Project/Area Number	17560345
Research Category	Grant-in-Aid for Scientific Research (C)
Allocation Type	Single-year Grants
Section	一般
Research Field	Communication/Network engineering
Research Institution	Kyushu Institute of Technology
Principal Investigator	NIYADA Katsuyuki Kyushu Inst. of Tech., Faculty of Eng., Professor, 工学部, 教授 (50363396)
Co-Investigator(Kenkyū-buntansha)	MIZUMACHI Mitsunori Kyushu Inst. of Tech., Faculty of Eng., Research Associate, 工学部, 助手 (90380740)

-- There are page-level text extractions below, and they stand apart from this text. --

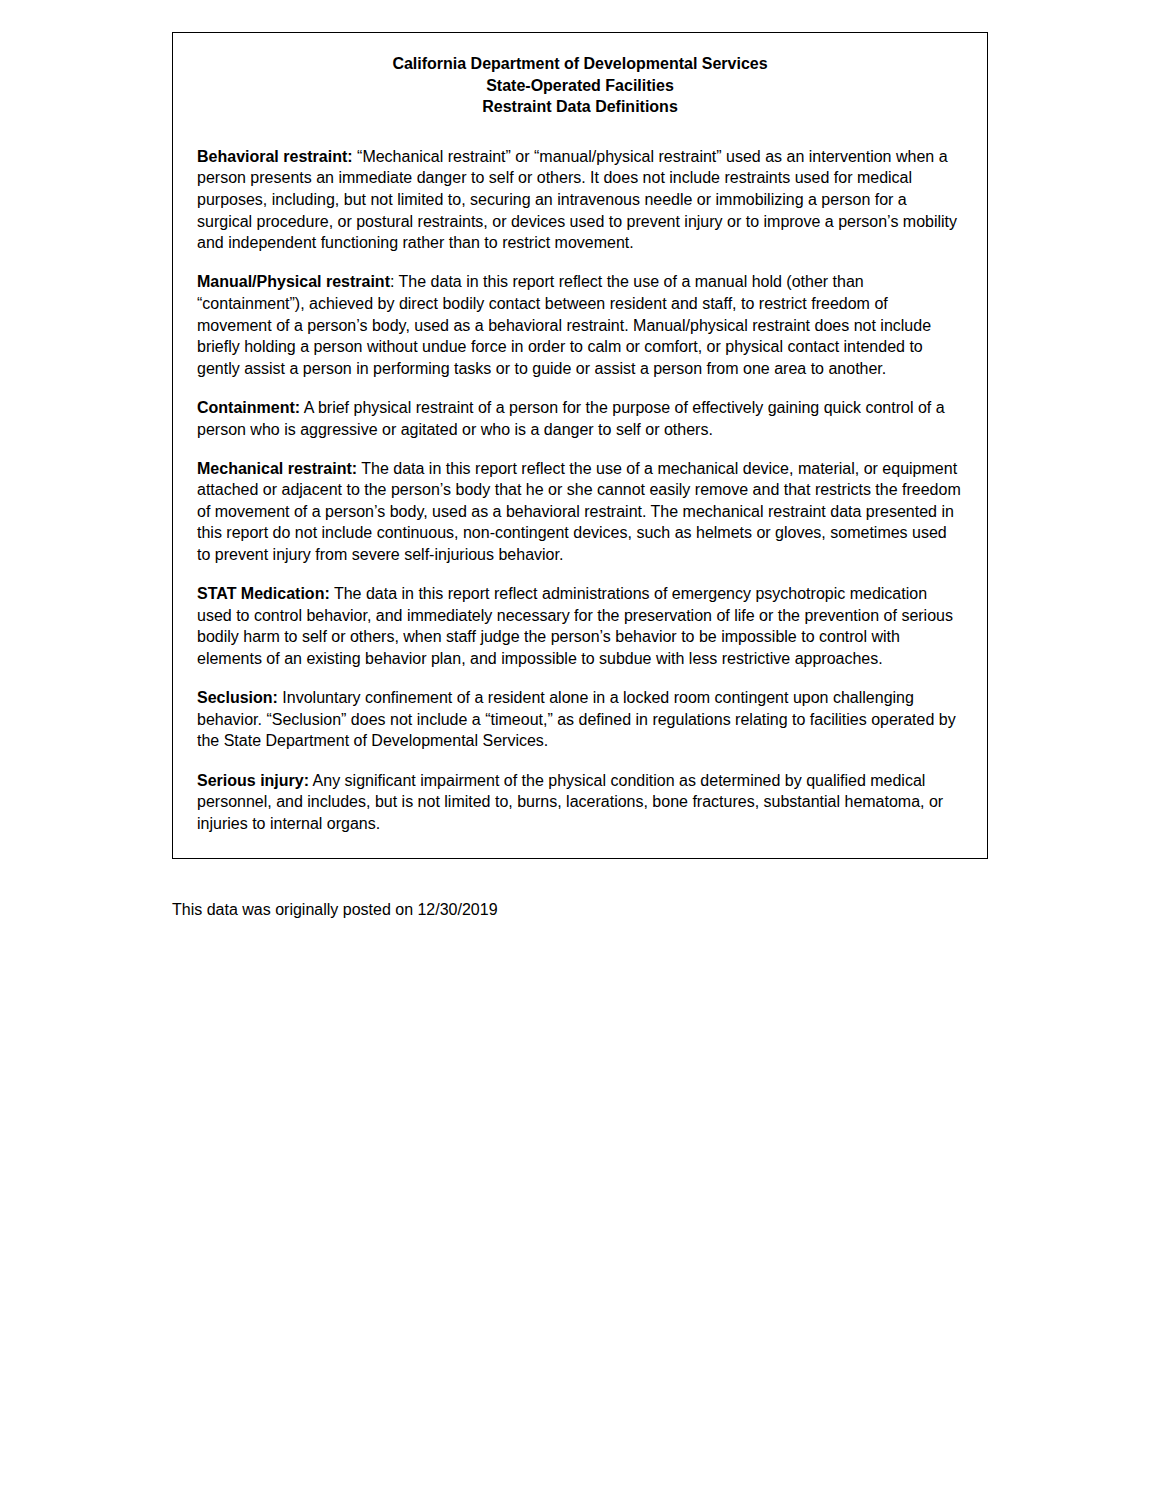California Department of Developmental Services
State-Operated Facilities
Restraint Data Definitions
Behavioral restraint: “Mechanical restraint” or “manual/physical restraint” used as an intervention when a person presents an immediate danger to self or others. It does not include restraints used for medical purposes, including, but not limited to, securing an intravenous needle or immobilizing a person for a surgical procedure, or postural restraints, or devices used to prevent injury or to improve a person’s mobility and independent functioning rather than to restrict movement.
Manual/Physical restraint: The data in this report reflect the use of a manual hold (other than “containment”), achieved by direct bodily contact between resident and staff, to restrict freedom of movement of a person’s body, used as a behavioral restraint. Manual/physical restraint does not include briefly holding a person without undue force in order to calm or comfort, or physical contact intended to gently assist a person in performing tasks or to guide or assist a person from one area to another.
Containment: A brief physical restraint of a person for the purpose of effectively gaining quick control of a person who is aggressive or agitated or who is a danger to self or others.
Mechanical restraint: The data in this report reflect the use of a mechanical device, material, or equipment attached or adjacent to the person’s body that he or she cannot easily remove and that restricts the freedom of movement of a person’s body, used as a behavioral restraint. The mechanical restraint data presented in this report do not include continuous, non-contingent devices, such as helmets or gloves, sometimes used to prevent injury from severe self-injurious behavior.
STAT Medication: The data in this report reflect administrations of emergency psychotropic medication used to control behavior, and immediately necessary for the preservation of life or the prevention of serious bodily harm to self or others, when staff judge the person’s behavior to be impossible to control with elements of an existing behavior plan, and impossible to subdue with less restrictive approaches.
Seclusion: Involuntary confinement of a resident alone in a locked room contingent upon challenging behavior. “Seclusion” does not include a “timeout,” as defined in regulations relating to facilities operated by the State Department of Developmental Services.
Serious injury: Any significant impairment of the physical condition as determined by qualified medical personnel, and includes, but is not limited to, burns, lacerations, bone fractures, substantial hematoma, or injuries to internal organs.
This data was originally posted on 12/30/2019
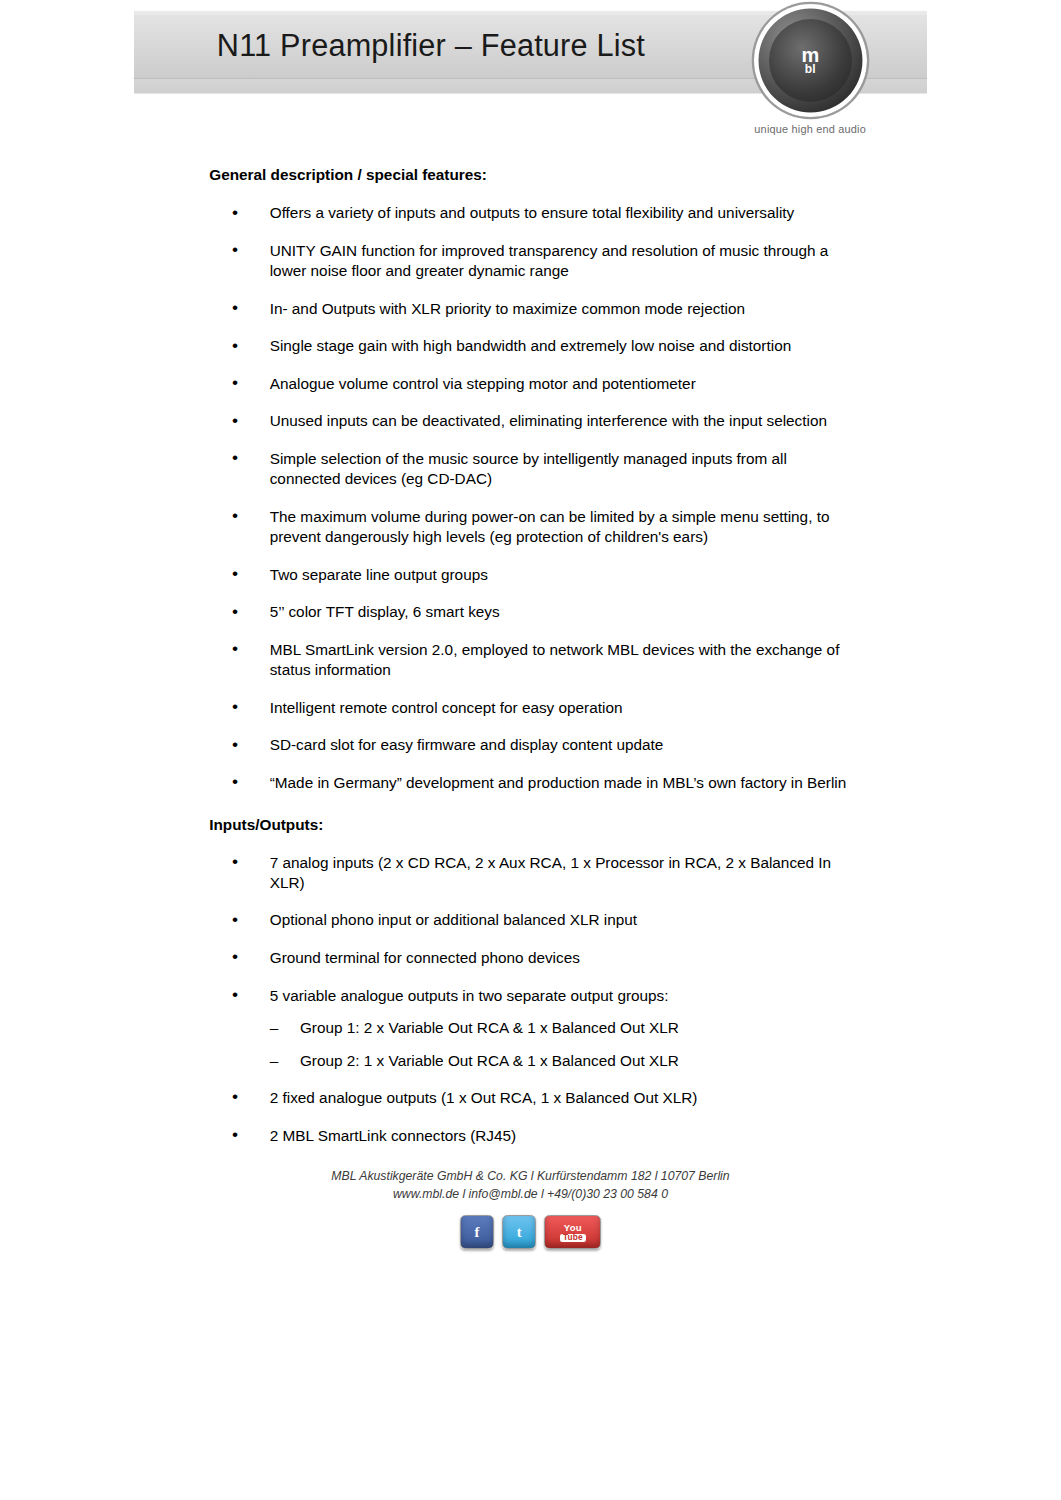N11 Preamplifier – Feature List
mbl
unique high end audio
General description / special features:
Offers a variety of inputs and outputs to ensure total flexibility and universality
UNITY GAIN function for improved transparency and resolution of music through a lower noise floor and greater dynamic range
In- and Outputs with XLR priority to maximize common mode rejection
Single stage gain with high bandwidth and extremely low noise and distortion
Analogue volume control via stepping motor and potentiometer
Unused inputs can be deactivated, eliminating interference with the input selection
Simple selection of the music source by intelligently managed inputs from all connected devices (eg CD-DAC)
The maximum volume during power-on can be limited by a simple menu setting, to prevent dangerously high levels (eg protection of children's ears)
Two separate line output groups
5’’ color TFT display, 6 smart keys
MBL SmartLink version 2.0, employed to network MBL devices with the exchange of status information
Intelligent remote control concept for easy operation
SD-card slot for easy firmware and display content update
“Made in Germany” development and production made in MBL’s own factory in Berlin
Inputs/Outputs:
7 analog inputs (2 x CD RCA, 2 x Aux RCA, 1 x Processor in RCA, 2 x Balanced In XLR)
Optional phono input or additional balanced XLR input
Ground terminal for connected phono devices
5 variable analogue outputs in two separate output groups:
Group 1: 2 x Variable Out RCA & 1 x Balanced Out XLR
Group 2: 1 x Variable Out RCA & 1 x Balanced Out XLR
2 fixed analogue outputs (1 x Out RCA, 1 x Balanced Out XLR)
2 MBL SmartLink connectors (RJ45)
MBL Akustikgeräte GmbH & Co. KG l Kurfürstendamm 182 l 10707 Berlin
www.mbl.de l info@mbl.de l +49/(0)30 23 00 584 0
f t You Tube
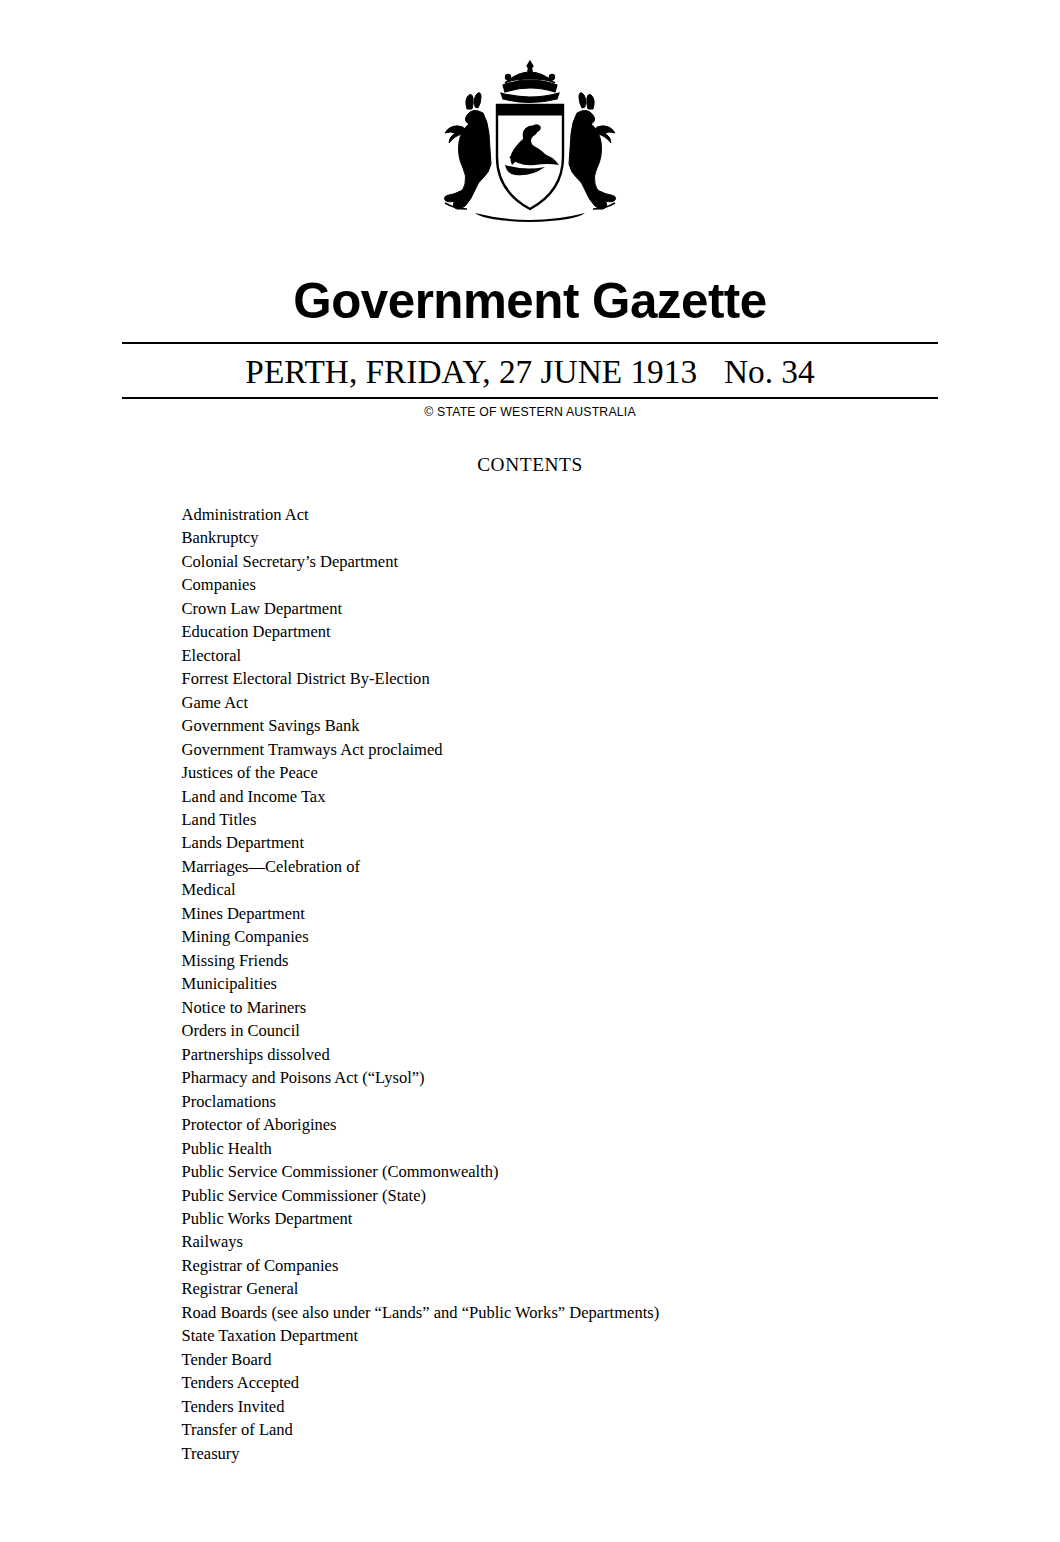Government Gazette
PERTH, FRIDAY, 27 JUNE 1913No. 34
© STATE OF WESTERN AUSTRALIA
CONTENTS
Administration Act
Bankruptcy
Colonial Secretary’s Department
Companies
Crown Law Department
Education Department
Electoral
Forrest Electoral District By-Election
Game Act
Government Savings Bank
Government Tramways Act proclaimed
Justices of the Peace
Land and Income Tax
Land Titles
Lands Department
Marriages—Celebration of
Medical
Mines Department
Mining Companies
Missing Friends
Municipalities
Notice to Mariners
Orders in Council
Partnerships dissolved
Pharmacy and Poisons Act (“Lysol”)
Proclamations
Protector of Aborigines
Public Health
Public Service Commissioner (Commonwealth)
Public Service Commissioner (State)
Public Works Department
Railways
Registrar of Companies
Registrar General
Road Boards (see also under “Lands” and “Public Works” Departments)
State Taxation Department
Tender Board
Tenders Accepted
Tenders Invited
Transfer of Land
Treasury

Project Period (FY)	2005 – 2006
Keywords	elderly speech / hoarse voice / briskness of voice / speech recognition / speech interface
Research Abstract	Speech recognition technology is attractive as one of friendly human-machine interfaces for elderly people. However, elderly speech causes a great decrease in the performance of speech recognition compared to non-elderly adult speech. This study aims at improving the recognition rate of elderly speech, and carries out acoustic analysis to examine the acoustic characteristic of elderly speech quantitatively. This study focused on "non-briskness" and "hoarseness" as the nature of elderly speech, and successfully found the relationship between subjective characteristics given by listening tests and objective features obtained by acoustic analysis. Concerning the non-brisk elderly voice, it is well known that subjective non-briskness is caused by the vague movements of the articulatory organs due to aging. In this study, we found that the degree of subjective non-briskness related to the temporal movement of spectral envelops between succeeding phonemes. Furthermore, time evolution of speech power has the relationship with the subjective non-briskness as well as the temporal movement of spectral envelopes. Concerning the hoarse elderly voice, we consider that noise occurred at the aged vocal cords impresses us the subjective hoarseness. We compared the averaged amplitude spectra between elderly hoarse voices and normal voices uttered by non-elderly adults for each of Japanese vowels, and found that elderly hoarse voice had power decrease and increase in the mid frequency range (1.5 kHz-2.5 kHz) and the high frequency range over 2.5 kHz, respectively. We explain this phenomenon briefly by using tilt of amplitude spectrum. Speech recognition was carried out with the preprocessor, which adjusts the spectral tilt of elderly voice to that of non-elderly adult, and we confirmed the preprocessor worked well on the vowel recognition task. Therefore, we conclude that the hoarseness is one of the reasons for the worse recognition rate of elderly speech.